In the meantime, CEO Jeffrey Hartmann utters one of the greatest understatements of the 21st century, when he says of Revel’s rollout, “We’ve made a lot of mistakes.” True that. It’s magnanimous of Hartmann to include himself in the blame but he wasn’t on the scene. Kevin DeSanctis was … and he’s still on the payroll. If only our own screwups were ‘punished’ in like manner. (Trump Taj Mahal has a ‘better mousetrap’ of its own: lapdancing.)

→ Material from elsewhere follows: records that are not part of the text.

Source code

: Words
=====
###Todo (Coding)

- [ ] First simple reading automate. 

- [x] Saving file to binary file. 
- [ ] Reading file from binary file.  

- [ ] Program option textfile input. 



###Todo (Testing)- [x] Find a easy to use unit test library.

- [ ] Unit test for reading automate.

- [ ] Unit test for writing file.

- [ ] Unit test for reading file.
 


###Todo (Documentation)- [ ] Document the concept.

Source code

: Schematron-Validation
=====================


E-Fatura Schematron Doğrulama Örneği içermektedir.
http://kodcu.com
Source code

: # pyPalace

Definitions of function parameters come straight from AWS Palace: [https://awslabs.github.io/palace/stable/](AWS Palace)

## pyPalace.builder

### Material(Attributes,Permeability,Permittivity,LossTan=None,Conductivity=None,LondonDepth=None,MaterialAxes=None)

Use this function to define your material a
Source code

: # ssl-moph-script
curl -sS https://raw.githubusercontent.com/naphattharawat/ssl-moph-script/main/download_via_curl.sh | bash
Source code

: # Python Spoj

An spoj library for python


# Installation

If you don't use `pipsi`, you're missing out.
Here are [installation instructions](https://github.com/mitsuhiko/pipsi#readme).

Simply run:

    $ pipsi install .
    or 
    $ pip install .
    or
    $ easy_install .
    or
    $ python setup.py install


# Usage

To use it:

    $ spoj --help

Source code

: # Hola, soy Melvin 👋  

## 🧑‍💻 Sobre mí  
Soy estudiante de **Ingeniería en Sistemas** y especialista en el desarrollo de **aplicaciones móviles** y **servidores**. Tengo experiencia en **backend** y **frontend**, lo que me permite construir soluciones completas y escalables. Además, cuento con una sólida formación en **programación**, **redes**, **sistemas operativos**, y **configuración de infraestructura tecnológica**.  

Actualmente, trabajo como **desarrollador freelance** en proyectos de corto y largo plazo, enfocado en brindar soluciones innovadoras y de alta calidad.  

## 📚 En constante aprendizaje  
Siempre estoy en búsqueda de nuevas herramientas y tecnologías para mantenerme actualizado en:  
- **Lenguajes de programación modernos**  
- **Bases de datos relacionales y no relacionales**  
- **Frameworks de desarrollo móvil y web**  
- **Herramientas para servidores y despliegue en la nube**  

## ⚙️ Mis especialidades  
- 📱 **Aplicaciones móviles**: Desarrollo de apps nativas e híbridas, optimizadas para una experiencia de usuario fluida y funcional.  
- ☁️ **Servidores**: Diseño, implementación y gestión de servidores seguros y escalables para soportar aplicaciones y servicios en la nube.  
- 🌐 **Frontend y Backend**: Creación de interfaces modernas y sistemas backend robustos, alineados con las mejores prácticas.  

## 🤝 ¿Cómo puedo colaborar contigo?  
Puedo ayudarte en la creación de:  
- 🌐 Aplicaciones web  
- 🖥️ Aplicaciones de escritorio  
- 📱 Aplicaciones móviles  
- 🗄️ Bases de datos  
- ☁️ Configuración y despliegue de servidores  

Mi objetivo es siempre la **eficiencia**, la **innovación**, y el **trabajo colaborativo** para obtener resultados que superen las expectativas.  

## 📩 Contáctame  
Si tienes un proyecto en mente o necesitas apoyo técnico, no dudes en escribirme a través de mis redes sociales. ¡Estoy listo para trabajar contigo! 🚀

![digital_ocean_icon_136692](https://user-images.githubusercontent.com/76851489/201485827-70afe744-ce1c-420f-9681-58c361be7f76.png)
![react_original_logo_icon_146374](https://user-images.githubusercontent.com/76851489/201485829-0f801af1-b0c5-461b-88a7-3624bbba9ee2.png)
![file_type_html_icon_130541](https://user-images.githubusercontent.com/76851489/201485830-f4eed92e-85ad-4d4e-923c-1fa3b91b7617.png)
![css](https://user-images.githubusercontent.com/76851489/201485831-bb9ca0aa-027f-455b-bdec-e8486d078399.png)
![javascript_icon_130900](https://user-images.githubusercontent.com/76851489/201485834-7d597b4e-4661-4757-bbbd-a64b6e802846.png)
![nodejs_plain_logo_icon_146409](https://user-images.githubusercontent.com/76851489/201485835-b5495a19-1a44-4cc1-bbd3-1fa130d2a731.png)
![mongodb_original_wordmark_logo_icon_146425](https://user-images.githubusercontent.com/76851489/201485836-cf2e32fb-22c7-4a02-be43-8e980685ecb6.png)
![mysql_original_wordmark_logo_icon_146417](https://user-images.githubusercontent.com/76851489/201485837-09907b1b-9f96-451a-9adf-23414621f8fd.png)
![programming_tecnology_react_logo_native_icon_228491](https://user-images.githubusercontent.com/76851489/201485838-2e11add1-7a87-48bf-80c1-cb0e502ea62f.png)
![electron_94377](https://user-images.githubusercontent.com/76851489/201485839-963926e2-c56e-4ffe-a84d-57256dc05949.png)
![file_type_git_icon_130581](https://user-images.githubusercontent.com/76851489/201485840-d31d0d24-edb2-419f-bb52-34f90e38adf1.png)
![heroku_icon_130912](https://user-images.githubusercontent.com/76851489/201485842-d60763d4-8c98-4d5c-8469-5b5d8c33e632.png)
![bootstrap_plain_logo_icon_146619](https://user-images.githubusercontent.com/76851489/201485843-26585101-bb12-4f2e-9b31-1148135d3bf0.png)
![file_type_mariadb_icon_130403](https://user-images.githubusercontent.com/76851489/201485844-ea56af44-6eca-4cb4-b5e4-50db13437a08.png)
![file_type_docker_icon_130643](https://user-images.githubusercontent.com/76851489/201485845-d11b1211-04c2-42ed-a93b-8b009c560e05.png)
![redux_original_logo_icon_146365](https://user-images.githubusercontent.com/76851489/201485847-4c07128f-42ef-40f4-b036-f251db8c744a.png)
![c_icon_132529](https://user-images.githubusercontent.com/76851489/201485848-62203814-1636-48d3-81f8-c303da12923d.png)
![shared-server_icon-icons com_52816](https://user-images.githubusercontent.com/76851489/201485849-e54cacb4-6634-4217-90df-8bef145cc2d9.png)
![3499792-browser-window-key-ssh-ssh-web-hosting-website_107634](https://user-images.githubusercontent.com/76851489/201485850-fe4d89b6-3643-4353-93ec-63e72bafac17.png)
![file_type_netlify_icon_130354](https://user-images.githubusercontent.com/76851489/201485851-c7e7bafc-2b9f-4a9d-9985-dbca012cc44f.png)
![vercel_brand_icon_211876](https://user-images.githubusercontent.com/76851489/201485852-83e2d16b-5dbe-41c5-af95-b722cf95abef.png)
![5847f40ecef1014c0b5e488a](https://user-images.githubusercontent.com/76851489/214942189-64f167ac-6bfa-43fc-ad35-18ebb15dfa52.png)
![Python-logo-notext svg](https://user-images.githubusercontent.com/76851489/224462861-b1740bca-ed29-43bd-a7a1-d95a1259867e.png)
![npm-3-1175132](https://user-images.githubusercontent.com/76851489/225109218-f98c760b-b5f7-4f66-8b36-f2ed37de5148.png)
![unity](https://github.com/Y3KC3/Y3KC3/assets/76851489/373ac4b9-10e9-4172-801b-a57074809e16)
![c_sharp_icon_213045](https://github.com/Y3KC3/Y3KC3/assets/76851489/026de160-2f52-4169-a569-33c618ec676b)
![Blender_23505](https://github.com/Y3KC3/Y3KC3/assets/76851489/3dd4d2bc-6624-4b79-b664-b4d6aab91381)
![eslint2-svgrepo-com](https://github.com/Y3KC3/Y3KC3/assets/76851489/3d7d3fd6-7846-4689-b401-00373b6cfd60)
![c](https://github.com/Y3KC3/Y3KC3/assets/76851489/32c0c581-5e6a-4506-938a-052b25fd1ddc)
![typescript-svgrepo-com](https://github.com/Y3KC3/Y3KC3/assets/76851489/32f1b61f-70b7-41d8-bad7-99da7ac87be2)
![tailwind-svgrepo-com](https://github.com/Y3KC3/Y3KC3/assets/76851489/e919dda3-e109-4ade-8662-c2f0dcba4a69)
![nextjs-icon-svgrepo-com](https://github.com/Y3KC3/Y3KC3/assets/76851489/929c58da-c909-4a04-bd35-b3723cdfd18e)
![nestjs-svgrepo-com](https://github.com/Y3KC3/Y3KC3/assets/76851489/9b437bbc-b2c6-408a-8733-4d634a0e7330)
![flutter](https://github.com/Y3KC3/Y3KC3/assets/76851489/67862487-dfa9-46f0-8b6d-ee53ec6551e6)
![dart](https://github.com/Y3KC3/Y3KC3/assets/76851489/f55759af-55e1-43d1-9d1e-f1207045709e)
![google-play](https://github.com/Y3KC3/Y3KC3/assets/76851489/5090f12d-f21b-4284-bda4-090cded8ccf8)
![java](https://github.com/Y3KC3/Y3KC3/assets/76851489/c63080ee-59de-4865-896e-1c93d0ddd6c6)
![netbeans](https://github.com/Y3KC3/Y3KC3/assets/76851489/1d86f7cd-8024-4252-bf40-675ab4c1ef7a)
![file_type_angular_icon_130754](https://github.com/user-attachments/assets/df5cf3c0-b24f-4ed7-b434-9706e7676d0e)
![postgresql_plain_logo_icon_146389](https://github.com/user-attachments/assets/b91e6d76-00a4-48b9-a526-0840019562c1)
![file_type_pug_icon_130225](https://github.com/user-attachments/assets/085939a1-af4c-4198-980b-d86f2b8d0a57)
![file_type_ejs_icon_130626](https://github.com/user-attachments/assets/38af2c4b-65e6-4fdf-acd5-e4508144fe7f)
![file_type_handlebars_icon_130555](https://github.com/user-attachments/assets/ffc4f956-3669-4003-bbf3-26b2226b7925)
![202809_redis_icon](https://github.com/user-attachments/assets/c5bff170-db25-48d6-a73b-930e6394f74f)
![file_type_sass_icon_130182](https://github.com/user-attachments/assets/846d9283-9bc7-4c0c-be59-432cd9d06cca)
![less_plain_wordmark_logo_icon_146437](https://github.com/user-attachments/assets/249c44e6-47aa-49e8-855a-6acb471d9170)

Slot routes slammed Illinois casinos last month. That’s what I’m forced
to conclude after June brought a 10% drop in Illinois riverboat revenues ($131 million, gross). Whenever you think the Land of Lincoln’s gambling industry has fallen as far it possibly can, the bottom drops out again. One of the strangest storylines is Penn National Gaming versus itself in the St. Louis market. Now that Penn is firmly entrenched at the old Harrah’s Maryland Heights casino, in Missouri, it seems to have sounded the death knell for Alton Belle (once the flagship of Argosy Gaming), whose revenues plummeted 27%. Penn’s upstate casinos, by contrast, were only 4% off last year’s pace.
Rivers Casino (left) hit a nasty speed bump, falling 17%, although its $35 million gross vastly outperforms every other Illinois casino. (At $17 million, Harrah’s Joliet is the closest competitor.) No one’s revenues increased compared to 2012, but the Rivers numbers suggest the competitors like MGM Resorts International‘s Grand Victoria (-4%) are starting to claw back business from the newcomer. But for the Illinois Lege to add more casinos in expectation of making more money would be textbook insanity: Doing the same thing and expecting a different result.
Ohio casino results for June came out today and, having belabored the matter recently, I won’t bore you with the details. The only newsworthy item is that Horseshoe Cincinnati is doing an industry-average $206 per slot per day. Given its location and feeder markets, wasn’t it supposed to be performing better?

Mr. Fine claims in that NYT article that no casino in 83 years of gambling has ever offered to give refunds on slot play. I think the folks at Arizona Charlie’s might have something to say about that. I received a $200 cash refund after losing that amount playing $1 video poker there back in 2006.